Design files in text formats:
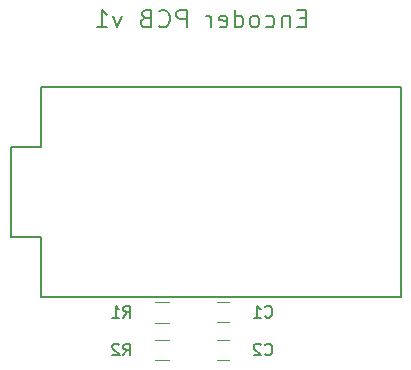
<source format=gbo>
G04 #@! TF.FileFunction,Legend,Bot*
%FSLAX46Y46*%
G04 Gerber Fmt 4.6, Leading zero omitted, Abs format (unit mm)*
G04 Created by KiCad (PCBNEW 4.0.7) date Tue Jul  3 21:06:47 2018*
%MOMM*%
%LPD*%
G01*
G04 APERTURE LIST*
%ADD10C,0.100000*%
%ADD11C,0.200000*%
%ADD12C,0.120000*%
%ADD13C,0.150000*%
G04 APERTURE END LIST*
D10*
D11*
X64585713Y-30892857D02*
X64085713Y-30892857D01*
X63871427Y-31678571D02*
X64585713Y-31678571D01*
X64585713Y-30178571D01*
X63871427Y-30178571D01*
X63228570Y-30678571D02*
X63228570Y-31678571D01*
X63228570Y-30821429D02*
X63157142Y-30750000D01*
X63014284Y-30678571D01*
X62799999Y-30678571D01*
X62657142Y-30750000D01*
X62585713Y-30892857D01*
X62585713Y-31678571D01*
X61228570Y-31607143D02*
X61371427Y-31678571D01*
X61657141Y-31678571D01*
X61799999Y-31607143D01*
X61871427Y-31535714D01*
X61942856Y-31392857D01*
X61942856Y-30964286D01*
X61871427Y-30821429D01*
X61799999Y-30750000D01*
X61657141Y-30678571D01*
X61371427Y-30678571D01*
X61228570Y-30750000D01*
X60371427Y-31678571D02*
X60514285Y-31607143D01*
X60585713Y-31535714D01*
X60657142Y-31392857D01*
X60657142Y-30964286D01*
X60585713Y-30821429D01*
X60514285Y-30750000D01*
X60371427Y-30678571D01*
X60157142Y-30678571D01*
X60014285Y-30750000D01*
X59942856Y-30821429D01*
X59871427Y-30964286D01*
X59871427Y-31392857D01*
X59942856Y-31535714D01*
X60014285Y-31607143D01*
X60157142Y-31678571D01*
X60371427Y-31678571D01*
X58585713Y-31678571D02*
X58585713Y-30178571D01*
X58585713Y-31607143D02*
X58728570Y-31678571D01*
X59014284Y-31678571D01*
X59157142Y-31607143D01*
X59228570Y-31535714D01*
X59299999Y-31392857D01*
X59299999Y-30964286D01*
X59228570Y-30821429D01*
X59157142Y-30750000D01*
X59014284Y-30678571D01*
X58728570Y-30678571D01*
X58585713Y-30750000D01*
X57299999Y-31607143D02*
X57442856Y-31678571D01*
X57728570Y-31678571D01*
X57871427Y-31607143D01*
X57942856Y-31464286D01*
X57942856Y-30892857D01*
X57871427Y-30750000D01*
X57728570Y-30678571D01*
X57442856Y-30678571D01*
X57299999Y-30750000D01*
X57228570Y-30892857D01*
X57228570Y-31035714D01*
X57942856Y-31178571D01*
X56585713Y-31678571D02*
X56585713Y-30678571D01*
X56585713Y-30964286D02*
X56514285Y-30821429D01*
X56442856Y-30750000D01*
X56299999Y-30678571D01*
X56157142Y-30678571D01*
X54514285Y-31678571D02*
X54514285Y-30178571D01*
X53942857Y-30178571D01*
X53799999Y-30250000D01*
X53728571Y-30321429D01*
X53657142Y-30464286D01*
X53657142Y-30678571D01*
X53728571Y-30821429D01*
X53799999Y-30892857D01*
X53942857Y-30964286D01*
X54514285Y-30964286D01*
X52157142Y-31535714D02*
X52228571Y-31607143D01*
X52442857Y-31678571D01*
X52585714Y-31678571D01*
X52799999Y-31607143D01*
X52942857Y-31464286D01*
X53014285Y-31321429D01*
X53085714Y-31035714D01*
X53085714Y-30821429D01*
X53014285Y-30535714D01*
X52942857Y-30392857D01*
X52799999Y-30250000D01*
X52585714Y-30178571D01*
X52442857Y-30178571D01*
X52228571Y-30250000D01*
X52157142Y-30321429D01*
X51014285Y-30892857D02*
X50799999Y-30964286D01*
X50728571Y-31035714D01*
X50657142Y-31178571D01*
X50657142Y-31392857D01*
X50728571Y-31535714D01*
X50799999Y-31607143D01*
X50942857Y-31678571D01*
X51514285Y-31678571D01*
X51514285Y-30178571D01*
X51014285Y-30178571D01*
X50871428Y-30250000D01*
X50799999Y-30321429D01*
X50728571Y-30464286D01*
X50728571Y-30607143D01*
X50799999Y-30750000D01*
X50871428Y-30821429D01*
X51014285Y-30892857D01*
X51514285Y-30892857D01*
X49014285Y-30678571D02*
X48657142Y-31678571D01*
X48300000Y-30678571D01*
X46942857Y-31678571D02*
X47800000Y-31678571D01*
X47371428Y-31678571D02*
X47371428Y-30178571D01*
X47514285Y-30392857D01*
X47657143Y-30535714D01*
X47800000Y-30607143D01*
D12*
X58100000Y-56650000D02*
X57100000Y-56650000D01*
X57100000Y-54950000D02*
X58100000Y-54950000D01*
X58100000Y-59850000D02*
X57100000Y-59850000D01*
X57100000Y-58150000D02*
X58100000Y-58150000D01*
X53000000Y-54920000D02*
X51800000Y-54920000D01*
X51800000Y-56680000D02*
X53000000Y-56680000D01*
X53000000Y-58120000D02*
X51800000Y-58120000D01*
X51800000Y-59880000D02*
X53000000Y-59880000D01*
D13*
X72640000Y-54490000D02*
X72640000Y-36710000D01*
X72640000Y-36710000D02*
X42160000Y-36710000D01*
X42160000Y-36710000D02*
X42160000Y-41790000D01*
X42160000Y-41790000D02*
X39620000Y-41790000D01*
X39620000Y-41790000D02*
X39620000Y-49410000D01*
X39620000Y-49410000D02*
X42160000Y-49410000D01*
X42160000Y-49410000D02*
X42160000Y-54490000D01*
X42160000Y-54490000D02*
X72640000Y-54490000D01*
X61166666Y-56157143D02*
X61214285Y-56204762D01*
X61357142Y-56252381D01*
X61452380Y-56252381D01*
X61595238Y-56204762D01*
X61690476Y-56109524D01*
X61738095Y-56014286D01*
X61785714Y-55823810D01*
X61785714Y-55680952D01*
X61738095Y-55490476D01*
X61690476Y-55395238D01*
X61595238Y-55300000D01*
X61452380Y-55252381D01*
X61357142Y-55252381D01*
X61214285Y-55300000D01*
X61166666Y-55347619D01*
X60214285Y-56252381D02*
X60785714Y-56252381D01*
X60500000Y-56252381D02*
X60500000Y-55252381D01*
X60595238Y-55395238D01*
X60690476Y-55490476D01*
X60785714Y-55538095D01*
X61166666Y-59357143D02*
X61214285Y-59404762D01*
X61357142Y-59452381D01*
X61452380Y-59452381D01*
X61595238Y-59404762D01*
X61690476Y-59309524D01*
X61738095Y-59214286D01*
X61785714Y-59023810D01*
X61785714Y-58880952D01*
X61738095Y-58690476D01*
X61690476Y-58595238D01*
X61595238Y-58500000D01*
X61452380Y-58452381D01*
X61357142Y-58452381D01*
X61214285Y-58500000D01*
X61166666Y-58547619D01*
X60785714Y-58547619D02*
X60738095Y-58500000D01*
X60642857Y-58452381D01*
X60404761Y-58452381D01*
X60309523Y-58500000D01*
X60261904Y-58547619D01*
X60214285Y-58642857D01*
X60214285Y-58738095D01*
X60261904Y-58880952D01*
X60833333Y-59452381D01*
X60214285Y-59452381D01*
X49166666Y-56252381D02*
X49500000Y-55776190D01*
X49738095Y-56252381D02*
X49738095Y-55252381D01*
X49357142Y-55252381D01*
X49261904Y-55300000D01*
X49214285Y-55347619D01*
X49166666Y-55442857D01*
X49166666Y-55585714D01*
X49214285Y-55680952D01*
X49261904Y-55728571D01*
X49357142Y-55776190D01*
X49738095Y-55776190D01*
X48214285Y-56252381D02*
X48785714Y-56252381D01*
X48500000Y-56252381D02*
X48500000Y-55252381D01*
X48595238Y-55395238D01*
X48690476Y-55490476D01*
X48785714Y-55538095D01*
X49166666Y-59452381D02*
X49500000Y-58976190D01*
X49738095Y-59452381D02*
X49738095Y-58452381D01*
X49357142Y-58452381D01*
X49261904Y-58500000D01*
X49214285Y-58547619D01*
X49166666Y-58642857D01*
X49166666Y-58785714D01*
X49214285Y-58880952D01*
X49261904Y-58928571D01*
X49357142Y-58976190D01*
X49738095Y-58976190D01*
X48785714Y-58547619D02*
X48738095Y-58500000D01*
X48642857Y-58452381D01*
X48404761Y-58452381D01*
X48309523Y-58500000D01*
X48261904Y-58547619D01*
X48214285Y-58642857D01*
X48214285Y-58738095D01*
X48261904Y-58880952D01*
X48833333Y-59452381D01*
X48214285Y-59452381D01*
M02*

</source>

#### WHAT TO PRODUCE:
Print, from the entries above, the line with "X61799999Y-31607143D01*", the line with "X52585714Y-30178571D01*" and all lines between them, exactly and with nothing else.

#### ANSWER BELOW:
X61799999Y-31607143D01*
X61871427Y-31535714D01*
X61942856Y-31392857D01*
X61942856Y-30964286D01*
X61871427Y-30821429D01*
X61799999Y-30750000D01*
X61657141Y-30678571D01*
X61371427Y-30678571D01*
X61228570Y-30750000D01*
X60371427Y-31678571D02*
X60514285Y-31607143D01*
X60585713Y-31535714D01*
X60657142Y-31392857D01*
X60657142Y-30964286D01*
X60585713Y-30821429D01*
X60514285Y-30750000D01*
X60371427Y-30678571D01*
X60157142Y-30678571D01*
X60014285Y-30750000D01*
X59942856Y-30821429D01*
X59871427Y-30964286D01*
X59871427Y-31392857D01*
X59942856Y-31535714D01*
X60014285Y-31607143D01*
X60157142Y-31678571D01*
X60371427Y-31678571D01*
X58585713Y-31678571D02*
X58585713Y-30178571D01*
X58585713Y-31607143D02*
X58728570Y-31678571D01*
X59014284Y-31678571D01*
X59157142Y-31607143D01*
X59228570Y-31535714D01*
X59299999Y-31392857D01*
X59299999Y-30964286D01*
X59228570Y-30821429D01*
X59157142Y-30750000D01*
X59014284Y-30678571D01*
X58728570Y-30678571D01*
X58585713Y-30750000D01*
X57299999Y-31607143D02*
X57442856Y-31678571D01*
X57728570Y-31678571D01*
X57871427Y-31607143D01*
X57942856Y-31464286D01*
X57942856Y-30892857D01*
X57871427Y-30750000D01*
X57728570Y-30678571D01*
X57442856Y-30678571D01*
X57299999Y-30750000D01*
X57228570Y-30892857D01*
X57228570Y-31035714D01*
X57942856Y-31178571D01*
X56585713Y-31678571D02*
X56585713Y-30678571D01*
X56585713Y-30964286D02*
X56514285Y-30821429D01*
X56442856Y-30750000D01*
X56299999Y-30678571D01*
X56157142Y-30678571D01*
X54514285Y-31678571D02*
X54514285Y-30178571D01*
X53942857Y-30178571D01*
X53799999Y-30250000D01*
X53728571Y-30321429D01*
X53657142Y-30464286D01*
X53657142Y-30678571D01*
X53728571Y-30821429D01*
X53799999Y-30892857D01*
X53942857Y-30964286D01*
X54514285Y-30964286D01*
X52157142Y-31535714D02*
X52228571Y-31607143D01*
X52442857Y-31678571D01*
X52585714Y-31678571D01*
X52799999Y-31607143D01*
X52942857Y-31464286D01*
X53014285Y-31321429D01*
X53085714Y-31035714D01*
X53085714Y-30821429D01*
X53014285Y-30535714D01*
X52942857Y-30392857D01*
X52799999Y-30250000D01*
X52585714Y-30178571D01*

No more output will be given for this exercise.